(Stored data entries)

•••

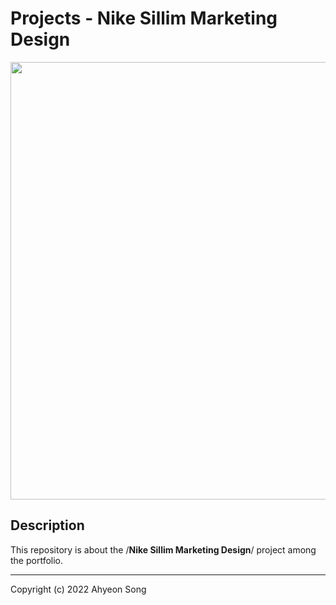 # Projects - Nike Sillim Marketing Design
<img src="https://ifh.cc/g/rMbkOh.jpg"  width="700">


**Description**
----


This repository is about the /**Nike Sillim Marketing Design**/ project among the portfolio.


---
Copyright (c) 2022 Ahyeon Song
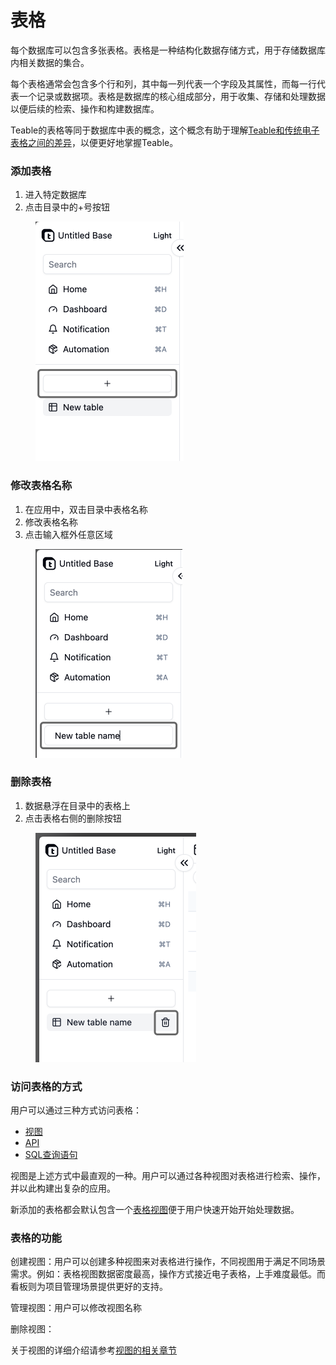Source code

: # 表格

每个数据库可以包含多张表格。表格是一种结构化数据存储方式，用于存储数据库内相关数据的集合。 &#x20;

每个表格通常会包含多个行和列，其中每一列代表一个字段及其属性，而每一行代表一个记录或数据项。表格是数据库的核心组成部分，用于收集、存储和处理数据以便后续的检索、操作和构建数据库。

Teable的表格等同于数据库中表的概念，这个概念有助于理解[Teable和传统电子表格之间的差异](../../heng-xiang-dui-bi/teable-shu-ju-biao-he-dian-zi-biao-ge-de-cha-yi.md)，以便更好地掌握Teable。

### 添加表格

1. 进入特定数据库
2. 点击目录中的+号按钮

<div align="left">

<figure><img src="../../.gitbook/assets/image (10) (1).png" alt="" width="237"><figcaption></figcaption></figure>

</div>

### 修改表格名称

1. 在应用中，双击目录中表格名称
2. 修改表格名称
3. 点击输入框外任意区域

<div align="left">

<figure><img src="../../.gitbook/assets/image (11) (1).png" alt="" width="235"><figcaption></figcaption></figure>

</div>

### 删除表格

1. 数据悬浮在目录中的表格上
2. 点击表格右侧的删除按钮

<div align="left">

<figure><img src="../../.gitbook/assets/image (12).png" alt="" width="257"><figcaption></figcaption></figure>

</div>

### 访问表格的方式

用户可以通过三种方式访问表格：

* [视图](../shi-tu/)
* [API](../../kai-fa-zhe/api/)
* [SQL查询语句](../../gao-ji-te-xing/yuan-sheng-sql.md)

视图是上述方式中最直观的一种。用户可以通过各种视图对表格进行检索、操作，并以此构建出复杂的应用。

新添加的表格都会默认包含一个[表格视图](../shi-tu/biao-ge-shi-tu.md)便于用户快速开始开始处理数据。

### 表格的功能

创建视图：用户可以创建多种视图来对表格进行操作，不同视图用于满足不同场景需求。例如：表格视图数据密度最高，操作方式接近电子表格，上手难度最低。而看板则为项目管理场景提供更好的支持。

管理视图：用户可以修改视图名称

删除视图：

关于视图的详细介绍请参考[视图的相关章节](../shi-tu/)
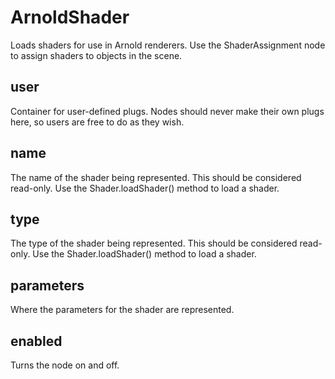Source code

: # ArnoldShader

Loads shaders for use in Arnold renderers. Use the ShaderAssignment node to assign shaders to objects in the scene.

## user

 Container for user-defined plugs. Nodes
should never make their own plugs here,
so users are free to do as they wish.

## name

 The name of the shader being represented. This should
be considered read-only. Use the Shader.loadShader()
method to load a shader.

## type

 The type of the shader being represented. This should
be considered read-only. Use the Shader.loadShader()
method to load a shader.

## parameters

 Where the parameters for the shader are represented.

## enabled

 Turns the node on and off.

•••

• WHAT TO WORK ON: Filter the records above down to the lines that hold the string "assets".

• THE COMPLETED TASK:
<figure><img src="../../.gitbook/assets/image (10) (1).png" alt="" width="237"><figcaption></figcaption></figure>
<figure><img src="../../.gitbook/assets/image (11) (1).png" alt="" width="235"><figcaption></figcaption></figure>
<figure><img src="../../.gitbook/assets/image (12).png" alt="" width="257"><figcaption></figcaption></figure>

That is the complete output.